Sigue escribiendo el texto sobre las leyendas latinoamericanas a partir de su última oración, la que termina en "un rugido y un golpe".

Fragmento:
·····
Pero, ¿cuál es su definición? Las leyendas son narraciones creadas por la fantasía popular, enriquecidas por numerosos elementos fantásticos. Su autoría no nace de una sola persona, sino más bien son el producto de la creación colectiva de un pueblo, sobre la que existen distintas versiones. Es decir, el sentir de una comunidad ligado a su propio contexto social e histórico se transforma en creación literaria. Incluso, muchos de estos relatos se han convertido hoy en reconocidas novelas o libros de cuentos.

Pero, en la leyenda no todo es ficción. Su construcción está estrictamente ligada a comunicar o describir un lugar, un acontecimiento, la identidad de una comunidad o su forma cultural. Por ello, es frecuente que quien escucha o lea una leyenda ligue el acontecimiento a la realidad ya que parte de su historia está ligada a elementos reales.

Las leyendas se transmiten, en la mayoría de los casos, en forma de narración oral y la tradición indica que su comunicación es un legado que se pasa de generación en generación.

Algunas de las leyendas latinoamericanas son fundamentales para comprender la identidad de su pueblo. Aquí algunas de las más populares y esenciales de la historia de la región:

Leyenda de la Yerba Mate. Provincia de Corrientes, Argentina

Cuenta la leyenda que un día la luna y una nube se transformaron en dos niñas muy bellas. Ellas quisieron bajar a la tierra pero cuando lo hicieron, perdieron los poderes de los dioses. Comenzaron a caminar por los bosques, observando los árboles, oliendo el perfume de las flores, saboreando los frutos, cuando oyeron los rugidos del yaguareté. En el tronco de un árbol, la fiera se preparaba a saltar sobre las diosas. Las niñas cerraron los ojos pensando resignadas que morirían bajo sus garras cuando oyeron un silbido, un rugido y un golpe.
·····
Datos proporcionados:
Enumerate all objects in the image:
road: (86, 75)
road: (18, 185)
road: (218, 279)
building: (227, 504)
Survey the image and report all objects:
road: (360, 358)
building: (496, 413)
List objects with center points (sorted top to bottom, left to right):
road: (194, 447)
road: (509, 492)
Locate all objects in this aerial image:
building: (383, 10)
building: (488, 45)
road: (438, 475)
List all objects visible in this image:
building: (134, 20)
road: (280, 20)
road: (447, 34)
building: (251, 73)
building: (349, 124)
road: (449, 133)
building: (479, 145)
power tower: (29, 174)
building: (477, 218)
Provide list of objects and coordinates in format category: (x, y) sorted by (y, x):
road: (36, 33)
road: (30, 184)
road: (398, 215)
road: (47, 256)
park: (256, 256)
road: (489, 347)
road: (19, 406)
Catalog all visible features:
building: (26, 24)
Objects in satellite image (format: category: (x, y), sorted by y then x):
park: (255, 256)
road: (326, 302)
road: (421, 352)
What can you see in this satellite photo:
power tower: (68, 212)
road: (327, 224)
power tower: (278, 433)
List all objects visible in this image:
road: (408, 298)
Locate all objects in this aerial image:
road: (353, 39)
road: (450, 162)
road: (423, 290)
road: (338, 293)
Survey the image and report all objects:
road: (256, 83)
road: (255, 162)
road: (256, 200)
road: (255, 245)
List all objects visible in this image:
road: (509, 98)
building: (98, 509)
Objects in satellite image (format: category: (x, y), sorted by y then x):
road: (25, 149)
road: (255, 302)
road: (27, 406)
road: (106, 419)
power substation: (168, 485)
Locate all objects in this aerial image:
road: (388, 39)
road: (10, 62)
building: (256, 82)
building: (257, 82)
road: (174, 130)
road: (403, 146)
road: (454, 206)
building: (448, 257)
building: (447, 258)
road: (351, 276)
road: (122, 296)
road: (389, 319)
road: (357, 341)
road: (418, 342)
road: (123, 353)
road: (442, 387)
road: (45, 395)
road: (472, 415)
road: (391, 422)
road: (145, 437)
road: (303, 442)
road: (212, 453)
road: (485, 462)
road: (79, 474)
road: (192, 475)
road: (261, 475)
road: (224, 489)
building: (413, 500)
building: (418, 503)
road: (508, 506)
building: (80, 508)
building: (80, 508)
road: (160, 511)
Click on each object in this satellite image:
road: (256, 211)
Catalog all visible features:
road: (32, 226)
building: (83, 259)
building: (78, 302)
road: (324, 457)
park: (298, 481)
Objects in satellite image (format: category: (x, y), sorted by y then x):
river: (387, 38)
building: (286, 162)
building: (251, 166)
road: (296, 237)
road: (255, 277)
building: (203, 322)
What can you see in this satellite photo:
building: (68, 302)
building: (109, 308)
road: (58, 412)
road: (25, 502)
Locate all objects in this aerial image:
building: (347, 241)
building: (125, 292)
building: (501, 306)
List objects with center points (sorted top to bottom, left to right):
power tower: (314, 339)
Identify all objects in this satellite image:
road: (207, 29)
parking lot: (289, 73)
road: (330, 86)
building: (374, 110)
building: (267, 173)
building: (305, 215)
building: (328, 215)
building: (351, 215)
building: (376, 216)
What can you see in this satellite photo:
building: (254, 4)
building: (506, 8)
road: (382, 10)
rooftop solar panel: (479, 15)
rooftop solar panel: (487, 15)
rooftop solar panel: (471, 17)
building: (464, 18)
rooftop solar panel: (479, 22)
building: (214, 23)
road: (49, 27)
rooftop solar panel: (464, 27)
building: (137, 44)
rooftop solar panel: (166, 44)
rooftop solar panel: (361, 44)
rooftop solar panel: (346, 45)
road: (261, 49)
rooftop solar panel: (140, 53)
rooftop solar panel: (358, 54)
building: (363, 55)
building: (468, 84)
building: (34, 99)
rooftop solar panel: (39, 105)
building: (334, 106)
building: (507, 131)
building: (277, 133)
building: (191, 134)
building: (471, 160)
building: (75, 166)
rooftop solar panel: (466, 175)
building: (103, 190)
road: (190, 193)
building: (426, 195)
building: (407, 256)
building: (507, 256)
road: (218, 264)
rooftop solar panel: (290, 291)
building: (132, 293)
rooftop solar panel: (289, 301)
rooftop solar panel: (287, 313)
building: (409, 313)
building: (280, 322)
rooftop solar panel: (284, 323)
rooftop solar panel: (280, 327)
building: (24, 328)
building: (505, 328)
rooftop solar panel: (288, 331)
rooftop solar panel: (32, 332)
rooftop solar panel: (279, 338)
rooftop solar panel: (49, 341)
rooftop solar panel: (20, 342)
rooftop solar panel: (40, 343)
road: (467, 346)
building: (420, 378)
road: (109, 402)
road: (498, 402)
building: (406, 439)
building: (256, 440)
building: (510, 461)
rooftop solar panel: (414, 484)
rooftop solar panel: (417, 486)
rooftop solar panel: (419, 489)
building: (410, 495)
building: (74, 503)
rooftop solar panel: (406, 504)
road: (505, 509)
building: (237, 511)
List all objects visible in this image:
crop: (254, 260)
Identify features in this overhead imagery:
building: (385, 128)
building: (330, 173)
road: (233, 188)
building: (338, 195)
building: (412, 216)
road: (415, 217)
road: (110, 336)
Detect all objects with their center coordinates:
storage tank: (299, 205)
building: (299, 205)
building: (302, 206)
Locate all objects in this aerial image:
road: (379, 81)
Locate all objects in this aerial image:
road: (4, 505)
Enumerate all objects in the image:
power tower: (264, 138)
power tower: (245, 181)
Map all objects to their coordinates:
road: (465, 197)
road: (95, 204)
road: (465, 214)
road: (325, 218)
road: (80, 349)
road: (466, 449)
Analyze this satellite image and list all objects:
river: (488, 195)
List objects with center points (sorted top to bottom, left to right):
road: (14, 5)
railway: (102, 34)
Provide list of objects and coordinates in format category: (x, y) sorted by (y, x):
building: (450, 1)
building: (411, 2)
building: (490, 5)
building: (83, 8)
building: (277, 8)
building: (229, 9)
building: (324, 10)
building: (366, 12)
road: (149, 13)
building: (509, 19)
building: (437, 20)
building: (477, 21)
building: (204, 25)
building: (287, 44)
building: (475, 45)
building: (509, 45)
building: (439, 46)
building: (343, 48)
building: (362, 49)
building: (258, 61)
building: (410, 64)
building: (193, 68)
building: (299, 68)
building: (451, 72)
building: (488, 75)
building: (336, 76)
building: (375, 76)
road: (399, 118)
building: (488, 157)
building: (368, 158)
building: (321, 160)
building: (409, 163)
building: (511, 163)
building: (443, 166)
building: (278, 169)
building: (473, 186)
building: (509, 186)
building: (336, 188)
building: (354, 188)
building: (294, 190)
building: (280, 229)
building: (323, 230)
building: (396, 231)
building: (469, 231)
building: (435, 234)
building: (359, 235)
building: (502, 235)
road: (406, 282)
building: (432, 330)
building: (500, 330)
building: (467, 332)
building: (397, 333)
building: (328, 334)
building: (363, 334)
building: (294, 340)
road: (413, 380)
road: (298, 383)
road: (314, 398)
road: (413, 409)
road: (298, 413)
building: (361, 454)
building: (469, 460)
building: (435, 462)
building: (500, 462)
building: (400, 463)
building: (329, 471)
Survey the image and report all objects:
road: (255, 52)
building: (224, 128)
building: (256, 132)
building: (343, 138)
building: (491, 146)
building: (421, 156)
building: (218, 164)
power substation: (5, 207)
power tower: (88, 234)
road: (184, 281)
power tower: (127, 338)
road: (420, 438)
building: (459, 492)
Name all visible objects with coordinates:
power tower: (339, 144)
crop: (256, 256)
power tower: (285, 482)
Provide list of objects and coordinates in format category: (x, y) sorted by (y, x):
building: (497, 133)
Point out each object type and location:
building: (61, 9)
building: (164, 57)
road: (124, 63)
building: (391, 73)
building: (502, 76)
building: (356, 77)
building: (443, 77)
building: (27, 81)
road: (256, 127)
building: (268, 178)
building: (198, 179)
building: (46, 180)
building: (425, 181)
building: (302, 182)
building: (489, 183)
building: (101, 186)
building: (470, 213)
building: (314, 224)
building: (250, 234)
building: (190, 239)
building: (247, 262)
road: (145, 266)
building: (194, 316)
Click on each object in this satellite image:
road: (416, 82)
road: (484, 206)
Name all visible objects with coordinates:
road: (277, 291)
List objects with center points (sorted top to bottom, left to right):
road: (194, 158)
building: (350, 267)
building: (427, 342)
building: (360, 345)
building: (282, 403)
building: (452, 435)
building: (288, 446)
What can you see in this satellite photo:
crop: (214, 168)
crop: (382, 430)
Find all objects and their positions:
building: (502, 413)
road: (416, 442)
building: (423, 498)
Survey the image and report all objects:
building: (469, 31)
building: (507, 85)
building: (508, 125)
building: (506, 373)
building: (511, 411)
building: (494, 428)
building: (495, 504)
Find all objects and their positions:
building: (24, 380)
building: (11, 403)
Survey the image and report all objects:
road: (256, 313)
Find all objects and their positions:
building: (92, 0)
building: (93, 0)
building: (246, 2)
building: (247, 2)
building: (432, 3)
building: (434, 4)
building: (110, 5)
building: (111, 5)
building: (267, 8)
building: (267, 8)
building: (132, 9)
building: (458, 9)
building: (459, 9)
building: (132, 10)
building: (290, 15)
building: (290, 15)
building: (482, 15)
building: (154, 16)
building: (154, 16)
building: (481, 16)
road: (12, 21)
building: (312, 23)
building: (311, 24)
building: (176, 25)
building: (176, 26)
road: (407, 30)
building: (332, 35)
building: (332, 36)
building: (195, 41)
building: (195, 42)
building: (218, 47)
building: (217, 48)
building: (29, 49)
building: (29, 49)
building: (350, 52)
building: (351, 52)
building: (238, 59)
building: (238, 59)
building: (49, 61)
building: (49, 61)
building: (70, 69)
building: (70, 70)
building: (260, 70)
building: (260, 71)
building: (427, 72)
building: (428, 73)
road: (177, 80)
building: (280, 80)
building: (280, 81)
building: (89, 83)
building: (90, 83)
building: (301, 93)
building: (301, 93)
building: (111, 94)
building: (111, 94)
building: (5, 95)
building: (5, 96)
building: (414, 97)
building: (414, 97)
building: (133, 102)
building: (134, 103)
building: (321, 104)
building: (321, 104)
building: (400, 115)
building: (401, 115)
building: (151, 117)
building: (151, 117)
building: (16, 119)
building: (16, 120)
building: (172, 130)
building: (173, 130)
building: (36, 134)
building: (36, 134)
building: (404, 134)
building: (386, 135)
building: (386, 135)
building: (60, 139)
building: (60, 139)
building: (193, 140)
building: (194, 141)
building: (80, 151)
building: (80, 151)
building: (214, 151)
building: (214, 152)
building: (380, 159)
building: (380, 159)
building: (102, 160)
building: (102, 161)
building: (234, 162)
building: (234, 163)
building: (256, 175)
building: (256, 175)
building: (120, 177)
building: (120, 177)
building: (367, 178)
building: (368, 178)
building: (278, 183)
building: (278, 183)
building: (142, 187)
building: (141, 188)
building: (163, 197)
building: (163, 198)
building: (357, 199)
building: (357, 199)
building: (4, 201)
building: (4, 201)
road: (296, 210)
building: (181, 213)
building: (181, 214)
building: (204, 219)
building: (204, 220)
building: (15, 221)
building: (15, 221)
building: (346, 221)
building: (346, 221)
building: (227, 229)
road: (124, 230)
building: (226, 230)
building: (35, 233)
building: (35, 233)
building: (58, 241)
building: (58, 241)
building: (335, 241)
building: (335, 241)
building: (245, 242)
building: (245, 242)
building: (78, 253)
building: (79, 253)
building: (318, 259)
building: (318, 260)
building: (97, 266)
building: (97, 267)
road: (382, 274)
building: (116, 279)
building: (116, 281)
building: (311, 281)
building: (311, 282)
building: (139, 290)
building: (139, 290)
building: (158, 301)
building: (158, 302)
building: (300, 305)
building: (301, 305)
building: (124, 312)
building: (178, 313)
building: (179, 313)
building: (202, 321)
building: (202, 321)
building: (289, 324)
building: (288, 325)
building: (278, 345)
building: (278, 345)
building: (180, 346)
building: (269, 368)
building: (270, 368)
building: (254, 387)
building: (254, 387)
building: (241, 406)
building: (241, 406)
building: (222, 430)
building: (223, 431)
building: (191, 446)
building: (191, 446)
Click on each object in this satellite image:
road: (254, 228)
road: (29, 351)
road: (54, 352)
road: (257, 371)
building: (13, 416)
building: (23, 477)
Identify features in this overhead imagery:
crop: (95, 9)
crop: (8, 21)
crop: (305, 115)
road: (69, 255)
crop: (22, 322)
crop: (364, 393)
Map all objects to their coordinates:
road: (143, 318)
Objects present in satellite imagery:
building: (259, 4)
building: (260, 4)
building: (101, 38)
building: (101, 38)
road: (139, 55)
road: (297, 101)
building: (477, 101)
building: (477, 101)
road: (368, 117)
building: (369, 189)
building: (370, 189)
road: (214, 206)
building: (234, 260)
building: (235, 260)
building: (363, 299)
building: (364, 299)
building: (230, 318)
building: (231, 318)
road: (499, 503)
·····
Resultado a continuación:
Abrieron los ojos asombradas y vieron al yaguareté tendido en el suelo con una flecha clavada en el corazón y a un joven indio que se acercaba al tigre. Las diosas desaparecieron rápidamente porque no podían ser vistas por los ojos de ningún ser humano. El indio, contento con su presa, sacó el cuchillo y cuereó al animal. Luego, se durmió profundamente y soñó que una hermosa joven se acercaba a él y le regalaba una planta, diciéndole que era en agradecimiento por haber salvado a Yasí, la luna.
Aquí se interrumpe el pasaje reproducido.